Records for processing below:

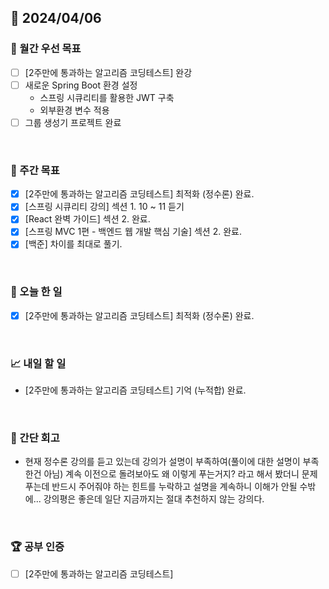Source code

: ## 📅 2024/04/06

### 🚀 월간 우선 목표

- [ ] [2주만에 통과하는 알고리즘 코딩테스트] 완강
- [ ] 새로운 Spring Boot 환경 설정
  - 스프링 시큐리티를 활용한 JWT 구축
  - 외부환경 변수 적용
- [ ] 그룹 생성기 프로젝트 완료

<br />

### 👏 주간 목표

- [x] [2주만에 통과하는 알고리즘 코딩테스트] 최적화 (정수론) 완료.
- [x] [스프링 시큐리티 강의] 섹션 1. 10 ~ 11 듣기
- [x] [React 완벽 가이드] 섹션 2. 완료.
- [x] [스프링 MVC 1편 - 백엔드 웹 개발 핵심 기술] 섹션 2. 완료.
- [x] [백준] 차이를 최대로 풀기.

<br />

### 💯 오늘 한 일

- [x] [2주만에 통과하는 알고리즘 코딩테스트] 최적화 (정수론) 완료.

<br />

### 📈 내일 할 일

- [2주만에 통과하는 알고리즘 코딩테스트] 기억 (누적합) 완료.

<br />

### 🤔 간단 회고

- 현재 정수론 강의를 듣고 있는데 강의가 설명이 부족하여(풀이에 대한 설명이 부족한건 아님) 계속 이전으로 돌려보아도 왜 이렇게 푸는거지? 라고 해서 봤더니 문제 푸는데 반드시 주어줘야 하는 힌트를 누락하고 설명을 계속하니 이해가 안될 수밖에... 강의평은 좋은데 일단 지금까지는 절대 추천하지 않는 강의다.

<br />

### 🏆 공부 인증

- [ ] [2주만에 통과하는 알고리즘 코딩테스트]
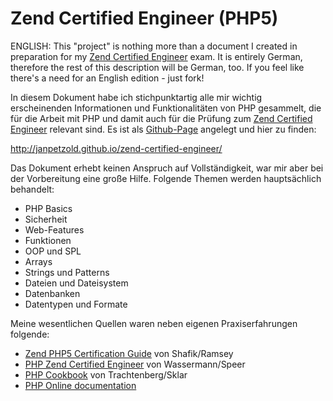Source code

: Zend Certified Engineer (PHP5)
==============================

ENGLISH: This "project" is nothing more than a document I created in preparation for my [Zend Certified Engineer](http://www.zend.com/services/certification/php-5-certification/) exam. It is entirely German, therefore the rest of this description will be German, too. If you feel like there's a need for an English edition - just fork!

In diesem Dokument habe ich stichpunktartig alle mir wichtig erscheinenden Informationen und Funktionalitäten von PHP gesammelt, die für die Arbeit mit PHP und damit auch für die Prüfung zum [Zend Certified Engineer](http://www.zend.com/services/certification/php-5-certification/) relevant sind. Es ist als [Github-Page](http://pages.github.com/) angelegt und hier zu finden:

http://janpetzold.github.io/zend-certified-engineer/

Das Dokument erhebt keinen Anspruch auf Vollständigkeit, war mir aber bei der Vorbereitung eine große Hilfe. Folgende Themen werden hauptsächlich behandelt:

* PHP Basics
* Sicherheit
* Web-Features
* Funktionen
* OOP und SPL
* Arrays
* Strings und Patterns
* Dateien und Dateisystem
* Datenbanken
* Datentypen und Formate

Meine wesentlichen Quellen waren neben eigenen Praxiserfahrungen folgende:

* [Zend PHP5 Certification Guide](http://www.amazon.com/architects-Zend-Certification-Study-Guide/dp/0973862149) von Shafik/Ramsey
* [PHP Zend Certified Engineer](http://www.amazon.de/PHP-Zend-Certified-Engineer-Zertifizierung/dp/3826691407) von Wassermann/Speer
* [PHP Cookbook](http://www.amazon.com/PHP-Cookbook-Solutions-Examples-Programmers/dp/0596101015) von Trachtenberg/Sklar
* [PHP Online documentation](http://www.php.net/manual/en/)
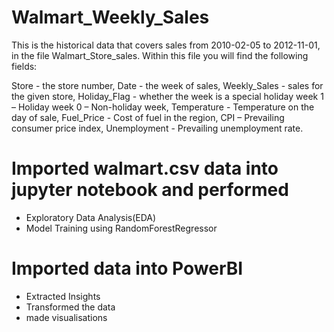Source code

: # Walmart_Weekly_Sales
This is the historical data that covers sales from 2010-02-05 to 2012-11-01, in the file Walmart_Store_sales. Within this file you will find the following fields:

Store - the store number,
Date - the week of sales,
Weekly_Sales - sales for the given store,
Holiday_Flag - whether the week is a special holiday week 1 – Holiday week 0 – Non-holiday week,
Temperature - Temperature on the day of sale,
Fuel_Price - Cost of fuel in the region,
CPI – Prevailing consumer price index,
Unemployment - Prevailing unemployment rate.

# Imported walmart.csv data into jupyter notebook and performed 
- Exploratory Data Analysis(EDA)
- Model Training using RandomForestRegressor
# Imported data into PowerBI
- Extracted Insights
- Transformed the data
- made visualisations

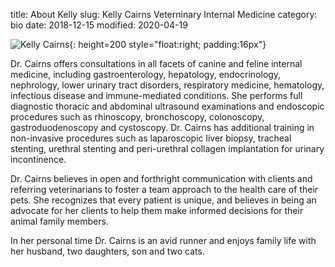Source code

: title: About Kelly
slug: Kelly Cairns Veterninary Internal Medicine
category: bio
date: 2018-12-15
modified: 2020-04-19

![Kelly Cairns]({static}/static/kellycairns.jpg){: height=200 style="float:right; padding:16px"}

Dr. Cairns offers consultations in all facets of canine and feline internal medicine, including gastroenterology, hepatology, endocrinology, nephrology, lower urinary tract disorders, respiratory medicine, hematology, infectious disease and immune-mediated conditions. She performs full diagnostic thoracic and abdominal ultrasound examinations and endoscopic procedures such as rhinoscopy, bronchoscopy, colonoscopy, gastroduodenoscopy and cystoscopy.  Dr. Cairns has additional training in non-invasive procedures such as laparoscopic liver biopsy, tracheal stenting, urethral stenting and peri-urethral collagen implantation for urinary incontinence.  

Dr. Cairns believes in open and forthright communication with clients and referring veterinarians to foster a team approach to the health care of their pets.  She recognizes that every patient is unique, and believes in being an advocate for her clients to help them make informed decisions for their animal family members.

In her personal time Dr. Cairns is an avid runner and enjoys family life with her husband, two daughters, son and two cats.
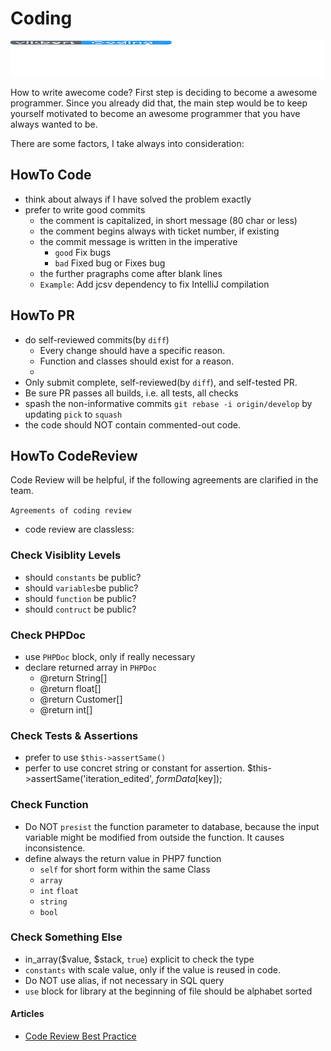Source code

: # Coding
[<img src="images/Coding.svg" align="center" width="500" height="60">](https://vikbert.github.io/#/03_coding)

How to write awecome code? First step is deciding to become a awesome programmer.
Since you already did that, the main step would be to keep yourself motivated to 
become an awesome programmer that you have always wanted to be.

There are some factors, I take always into consideration:


## HowTo Code
- think about always if I have solved the problem exactly
- prefer to write good commits
    - the comment is capitalized, in short message (80 char or less)
    - the comment begins always with ticket number, if existing
    - the commit message is written in the imperative
        - `good` Fix bugs
        - `bad` Fixed bug or Fixes bug
    - the further pragraphs come after blank lines
    - `Example`: Add jcsv dependency to fix IntelliJ compilation


## HowTo PR
- do self-reviewed commits(by `diff`)
    - Every change should have a specific reason.
    - Function and classes should exist for a reason.
    - 
- Only submit complete, self-reviewed(by `diff`), and self-tested PR.
- Be sure PR passes all builds, i.e. all tests, all checks
- spash the non-informative commits `git rebase -i origin/develop` by updating `pick` to `squash`
- the code should NOT contain commented-out code.


## HowTo CodeReview

<p class="tip">
    Code Review will be helpful, if the following agreements are clarified in the team.
</p>

`Agreements of coding review`

- code review are classless:


### Check Visiblity Levels
- should `constants` be public?
- should `variables`be public?
- should `function` be public?
- should `contruct` be public?

### Check PHPDoc
- use `PHPDoc` block, only if really necessary
- declare returned array in `PHPDoc`
    - @return String[]
    - @return float[]
    - @return Customer[]
    - @return int[]

### Check Tests & Assertions
- prefer to use `$this->assertSame()`
- perfer to use concret string or constant for assertion. $this->assertSame('iteration_edited', $formData[$key]);

### Check Function
- Do NOT `presist` the function parameter to database, because the input variable might be modified from outside the function. It causes inconsistence.
- define always the return value in PHP7 function
    -  `self` for short form within the same Class
    -  `array`
    -  `int` `float`
    -  `string`
    -  `bool`

### Check Something Else
- in_array($value, $stack, `true`) explicit to check the type
- `constants` with scale value, only if the value is reused in code.
- Do NOT use alias, if not necessary in SQL query
- `use` block for library at the beginning of file should be alphabet sorted



#### Articles
- [Code Review Best Practice](https://medium.com/palantir/code-review-best-practices-19e02780015f)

End of Records for processing.

When copying the listing above, begin at its first line and stop after the line with "Datentypen und Formate", keeping each line exact and dropping the pictures.

Source code

: ## 📅 2024/04/06

### 🚀 월간 우선 목표

- [ ] [2주만에 통과하는 알고리즘 코딩테스트] 완강
- [ ] 새로운 Spring Boot 환경 설정
  - 스프링 시큐리티를 활용한 JWT 구축
  - 외부환경 변수 적용
- [ ] 그룹 생성기 프로젝트 완료

<br />

### 👏 주간 목표

- [x] [2주만에 통과하는 알고리즘 코딩테스트] 최적화 (정수론) 완료.
- [x] [스프링 시큐리티 강의] 섹션 1. 10 ~ 11 듣기
- [x] [React 완벽 가이드] 섹션 2. 완료.
- [x] [스프링 MVC 1편 - 백엔드 웹 개발 핵심 기술] 섹션 2. 완료.
- [x] [백준] 차이를 최대로 풀기.

<br />

### 💯 오늘 한 일

- [x] [2주만에 통과하는 알고리즘 코딩테스트] 최적화 (정수론) 완료.

<br />

### 📈 내일 할 일

- [2주만에 통과하는 알고리즘 코딩테스트] 기억 (누적합) 완료.

<br />

### 🤔 간단 회고

- 현재 정수론 강의를 듣고 있는데 강의가 설명이 부족하여(풀이에 대한 설명이 부족한건 아님) 계속 이전으로 돌려보아도 왜 이렇게 푸는거지? 라고 해서 봤더니 문제 푸는데 반드시 주어줘야 하는 힌트를 누락하고 설명을 계속하니 이해가 안될 수밖에... 강의평은 좋은데 일단 지금까지는 절대 추천하지 않는 강의다.

<br />

### 🏆 공부 인증

- [ ] [2주만에 통과하는 알고리즘 코딩테스트]
Source code

: Zend Certified Engineer (PHP5)
==============================

ENGLISH: This "project" is nothing more than a document I created in preparation for my [Zend Certified Engineer](http://www.zend.com/services/certification/php-5-certification/) exam. It is entirely German, therefore the rest of this description will be German, too. If you feel like there's a need for an English edition - just fork!

In diesem Dokument habe ich stichpunktartig alle mir wichtig erscheinenden Informationen und Funktionalitäten von PHP gesammelt, die für die Arbeit mit PHP und damit auch für die Prüfung zum [Zend Certified Engineer](http://www.zend.com/services/certification/php-5-certification/) relevant sind. Es ist als [Github-Page](http://pages.github.com/) angelegt und hier zu finden:

http://janpetzold.github.io/zend-certified-engineer/

Das Dokument erhebt keinen Anspruch auf Vollständigkeit, war mir aber bei der Vorbereitung eine große Hilfe. Folgende Themen werden hauptsächlich behandelt:

* PHP Basics
* Sicherheit
* Web-Features
* Funktionen
* OOP und SPL
* Arrays
* Strings und Patterns
* Dateien und Dateisystem
* Datenbanken
* Datentypen und Formate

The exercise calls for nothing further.